As of July 6th, I'll have been working in this job at PCMag.com for five years, and I'll have reviewed more than 500 devices and apps. I was hired on in 2004 to be the first full-time cell phone guy here. Well, not exactly: I was the cell phone and PDA guy. (Remember PDAs?) At the time, mobile devices were becoming PCs worthy of note, and it's been my job to champion handhelds as tiny personal computers, not just as extensions of the 130-year-old telephone system.
That used to be a fringe idea. Now it's mainstream. The objects formerly known as cell phones are, increasingly, handheld computers with a voice phone tacked on to them—take the iPhone 3GS, for instance. The next generation of "cell phones" I see coming out soon may finally do away with the traditional, circuit-switched voice calls that we've used for more than 100 years, replacing them with some sort of VoIP capability.

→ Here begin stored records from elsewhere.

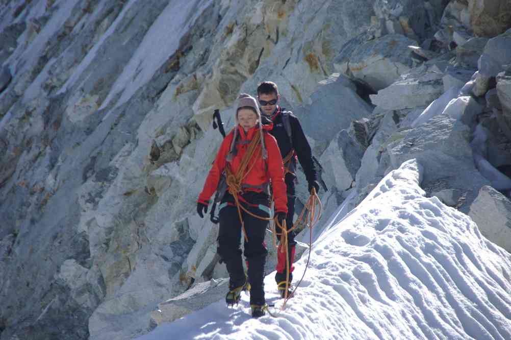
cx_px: 256
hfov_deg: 7.6
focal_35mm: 270
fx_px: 3829
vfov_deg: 5.1
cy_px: 170
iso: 100
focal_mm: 180
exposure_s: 1/250
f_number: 6.7
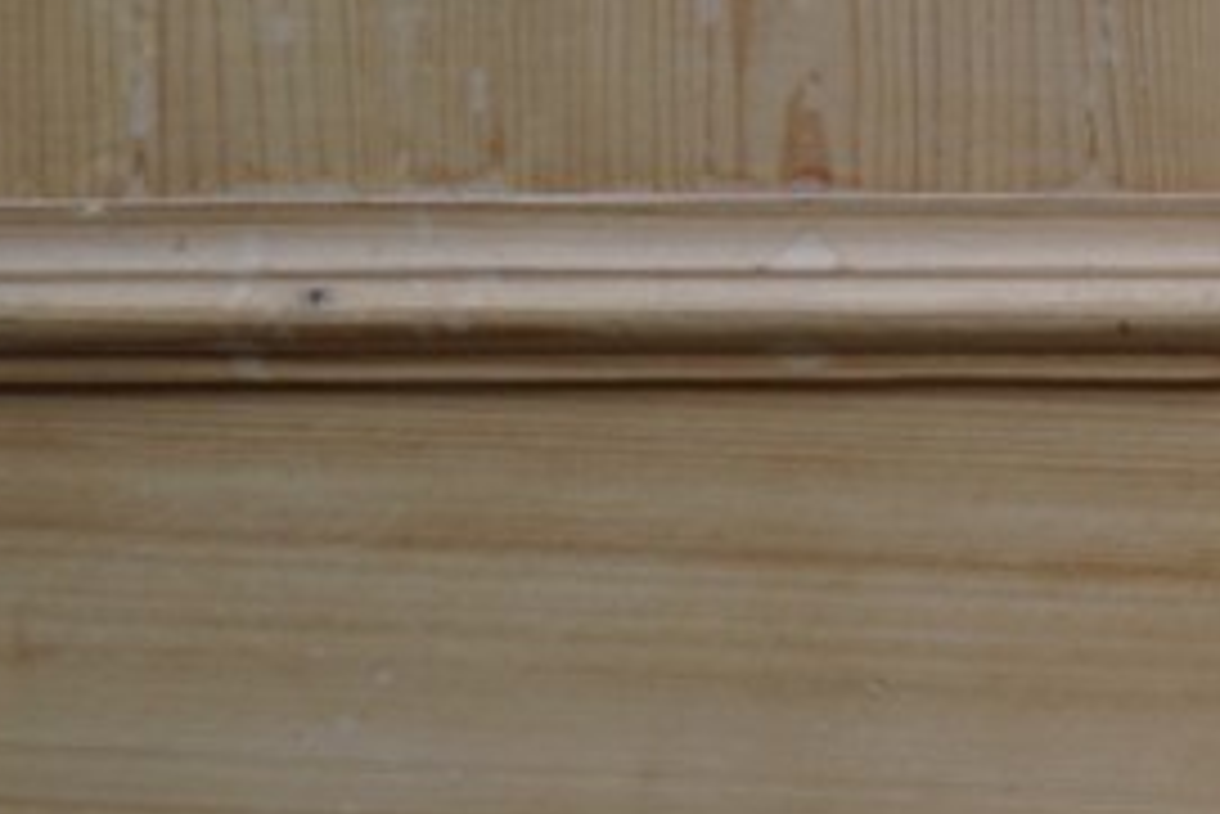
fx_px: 5628
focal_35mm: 166
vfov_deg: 8.3
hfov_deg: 11.1
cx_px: 2512
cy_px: 234
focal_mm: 20
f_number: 3.5
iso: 100
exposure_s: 1/60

In some ways, my first five years as a phone analyst may be my last five years as a "phone" analyst.
I haven't gotten all of my calls right. In 2006 and 2007, I shouted that "The unlocked cell-phone revolution begins now!" and tried to get people to break free of their carriers. Total failure. People love cheap phones. They're fine with iron-clad contracts and carriers holding them in a vice-grip, as long as they can have cheap phones.